Sunday, August 16, 2009

Play on Words

Here’s a wrap-up of my weekend at the Stratford Shakespeare Festival in Stratford, Ontario, some thoughts on the plays we saw, and what I learned about my own writing and the craft.

All plays are about words, but some more than others.

It was perhaps a coincidence that the four plays we saw — The Three Sisters, The Importance of Being Earnest, Cyrano de Bergerac, and Bartholomew Fair — are less about plot than they are about the characters and their verbal exchanges. The spoken — and the unspoken — dialogue matters as much if not more than the action, and the evolution of the characters is portrayed in what they say and how they say it. Indeed, the plot of Cyrano de Bergerac — a handsome but tongue-tied soldier employs the words of the eloquent but proboscis-challenged Cyrano to woe his love — is all tied up in how language works and the perception of what it means. And even in plays with twists and turns and convolutions of the storyline such as Bartholomew Fair where the names of the characters — Littlewit, Winwife, Quarlous — tell us what they are, their games of language and wordplay make the plot — Puritans and rogues meet up at a county fair and fun and thievery ensue — secondary to the fun and revelry. By the way, if you need an introduction to the language of the Elizabethan era and find Shakespeare daunting, Ben Jonson is a wonderful primer.

It goes without saying that Oscar Wilde’s The Importance of Being Earnest is nothing without his words and wit. It’s not called a “verbal opera” for nothing. The plot revolves around words, the title is the lead-up to the last line of the play — it’s the only three-act shaggy dog story I know of — and the entire premise of Wilde’s mocking of society is built on the language and the fashioning of it. (He left it to his contemporary, George Bernard Shaw, to write a play, Pygmalion, about the difference between the classes as defined by the way people speak.)

I’ve never been a student of Russian literature, and I can neither speak it nor write it. But if my reading of Dostoevsky in high school and my attempt to get through War and Peace is any guide, it is a language that is heavy with history, story-telling, metaphors, and allegory. Chekhov’s plays are layered with meaning, and I imagine that translating his works to English is a daunting task. Lanford Wilson once undertook a translation of The Three Sisters and he said he used to come home from his Berlitz classes with pounding headaches at the complexities of the verb tenses and syntax, not to mention learning the Cyrillic alphabet.

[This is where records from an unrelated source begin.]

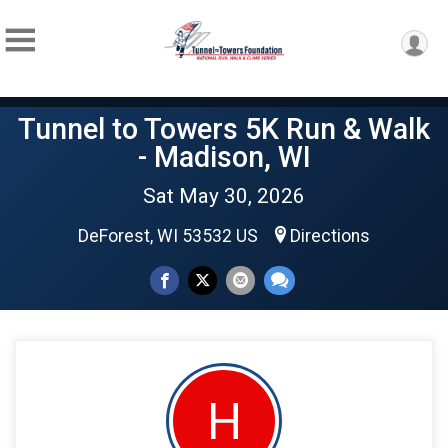
Tunnel to Towers 5K Run & Walk
- Madison, WI
Sat May 30, 2026
DeForest, WI 53532 US
Directions
H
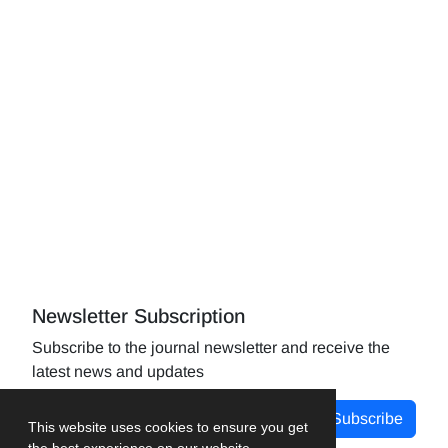
Newsletter Subscription
Subscribe to the journal newsletter and receive the
latest news and updates
Subscribe
This website uses cookies to ensure you get
the best experience on our website.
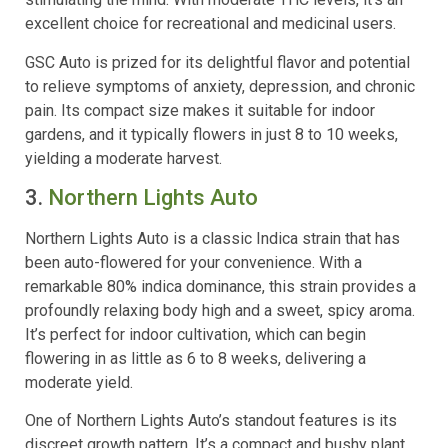
excellent choice for recreational and medicinal users.
GSC Auto is prized for its delightful flavor and potential
to relieve symptoms of anxiety, depression, and chronic
pain. Its compact size makes it suitable for indoor
gardens, and it typically flowers in just 8 to 10 weeks,
yielding a moderate harvest.
3.
Northern Lights Auto
Northern Lights Auto is a classic Indica strain that has
been auto-flowered for your convenience. With a
remarkable 80% indica dominance, this strain provides a
profoundly relaxing body high and a sweet, spicy aroma.
It’s perfect for indoor cultivation, which can begin
flowering in as little as 6 to 8 weeks, delivering a
moderate yield.
One of Northern Lights Auto’s standout features is its
discreet growth pattern. It’s a compact and bushy plant,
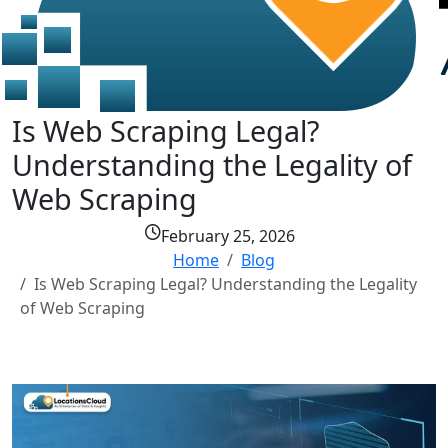
Is Web Scraping Legal?
Understanding the Legality of
Web Scraping
February 25, 2026
Home
Blog
Is Web Scraping Legal? Understanding the Legality
of Web Scraping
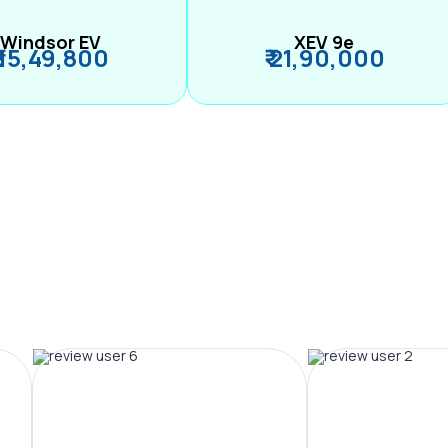
Windsor EV
XEV 9e
₹ 15,49,800
₹ 21,90,000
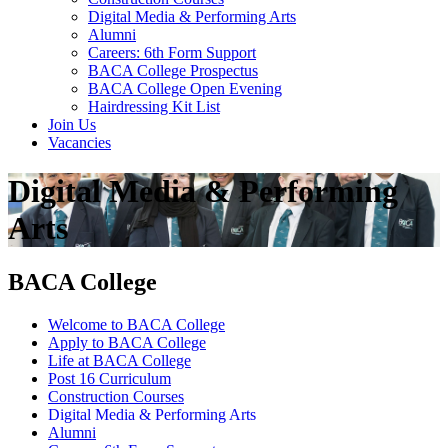
Digital Media & Performing Arts
Alumni
Careers: 6th Form Support
BACA College Prospectus
BACA College Open Evening
Hairdressing Kit List
Join Us
Vacancies
Digital Media & Performing
Arts
BACA College
Welcome to BACA College
Apply to BACA College
Life at BACA College
Post 16 Curriculum
Construction Courses
Digital Media & Performing Arts
Alumni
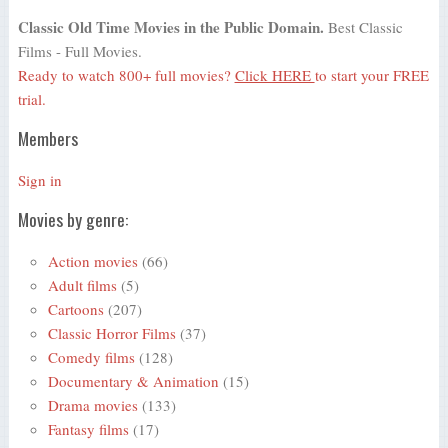
Classic Old Time Movies in the Public Domain.
Best Classic
Films - Full Movies.
Ready to watch 800+ full movies?
Click HERE
to start your FREE
trial.
Members
Sign in
Movies by genre:
Action movies
(66)
Adult films
(5)
Cartoons
(207)
Classic Horror Films
(37)
Comedy films
(128)
Documentary & Animation
(15)
Drama movies
(133)
Fantasy films
(17)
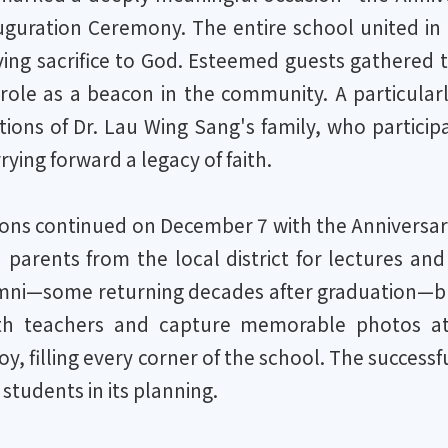
uration Ceremony. The entire school united in gr
iving sacrifice to God. Esteemed guests gathered
 role as a beacon in the community. A particula
tions of Dr. Lau Wing Sang's family, who partici
rying forward a legacy of faith.
ions continued on December 7 with the Anniversar
parents from the local district for lectures and
ni—some returning decades after graduation—brou
ith teachers and capture memorable photos a
oy, filling every corner of the school. The successf
students in its planning.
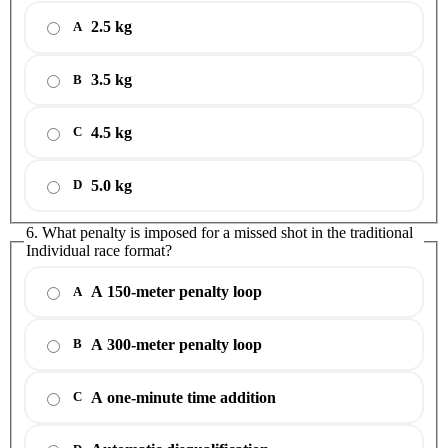
2.5 kg
A
3.5 kg
B
4.5 kg
C
5.0 kg
D
6. What penalty is imposed for a missed shot in the traditional
Individual race format?
A 150-meter penalty loop
A
A 300-meter penalty loop
B
A one-minute time addition
C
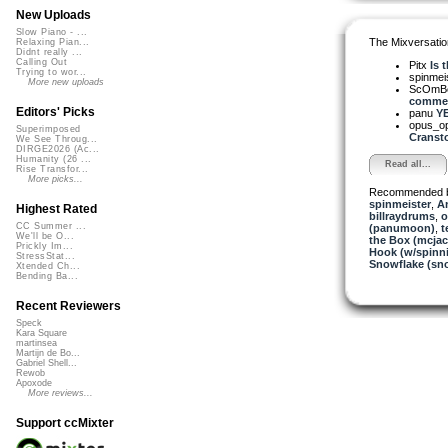
New Uploads
Slow Piano - ...
The Mixversatio
Relaxing Pian...
Didnt really ...
Calling Out
Pitx
Is 
Trying to wor...
spinmei
More new uploads
ScOmB
commen
Editors' Picks
panu
YE
opus_o
Superimposed
Cransto
We See Throug...
DIRGE2026 (Ac...
Humanity (26 ...
Read all...
Rise Transfor...
More picks...
Recommended 
spinmeister
,
A
Highest Rated
billraydrums
,
o
CC Summer ...
(panumoon)
,
t
We'll be O...
the Box (mcjac
Prickly Im...
Hook (w/spinn
StressStat...
Snowflake (sn
Xtended Ch...
Bending Ba...
Recent Reviewers
Speck
Kara Square
martinsea
Martijn de Bo...
Gabriel Shell...
Rewob
Apoxode
More reviews...
Support ccMixter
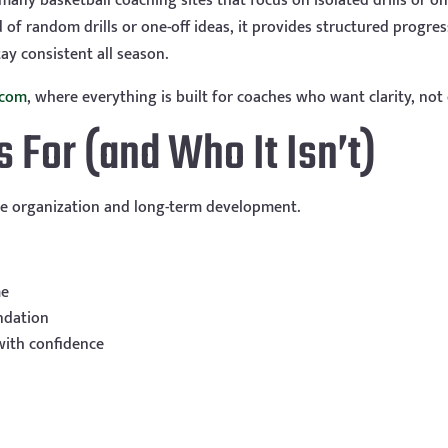
any basketball coaching sites that focus on isolated drills or on
 of random drills or one-off ideas, it provides structured progre
ay consistent all season.
.com
, where everything is built for coaches who want clarity, not 
For (and Who It Isn’t)
e organization and long-term development.
me
ndation
with confidence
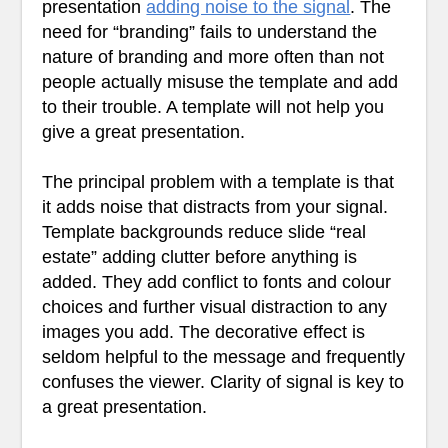
presentation
adding noise to the signal
. The
need for “branding” fails to understand the
nature of branding and more often than not
people actually misuse the template and add
to their trouble. A template will not help you
give a great presentation.
The principal problem with a template is that
it adds noise that distracts from your signal.
Template backgrounds reduce slide “real
estate” adding clutter before anything is
added. They add conflict to fonts and colour
choices and further visual distraction to any
images you add. The decorative effect is
seldom helpful to the message and frequently
confuses the viewer. Clarity of signal is key to
a great presentation.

But it doesn’t make it impenetrable, and there is wit and grace in Chekhov’s dialogue, not just in the spoken word, but also what he leaves unsaid by his word choices, and the tiny little moments that convey great import without being ponderous. Chekhov remembered these little moments — in a letter to Olga Knipper in 1903 he wrote, “What torture it is to cut the nails on your right hand!” — and I can think of few playwrights who would think of such a thing and marvel at it. (Pinter tried, but I don’t think he succeeded as well.)

Words on a page are just that, though; it takes skill and craft to bring them up to the stage and deliver the message. Playwrights view the script the same way a composer sees a score or an architect sees a blueprint: two dimensional without the collaboration of others, and the trust that they give their child to go out into the world on its own is tenuous. The performances at Stratford rarely fail to meet or exceed the expectations, and I think that’s because they truly do honor the work of the playwright as much as they do the efforts of the rest of the company. The performances we saw this weekend were all exemplary, hardly a false note in the bunch, and they were tackling some hard works. As I noted previously, Chekhov and Wilde require the same deft touch; even a raucous comedy like Earnest can turn heavy and grotesque. There are those who would say that casting Brian Bedford as Lady Bracknell pushes the limit, but he’s following in the footsteps of legend — William Hutt did it at Stratford in the 1970’s — but it is a role that is less about Lady Bracknell’s gender than it is about what she represents: “We live in a world of surfaces.” Colm Feore gave Cyrano de Bergerac the perfect touch; he played him as an unattractive man in both appearance and manner so that you had to listen to his worlds to realize what charm, delicacy, and “panache” was underneath the exterior.

The other night during The Three Sisters, my mother nudged me with her elbow and whispered, “Wake up!” That was because I had my eyes closed. But I wasn’t asleep; far from it. There was a point in the play where I could listen better with my eyes closed, and sometimes the words mean more when that’s all you have.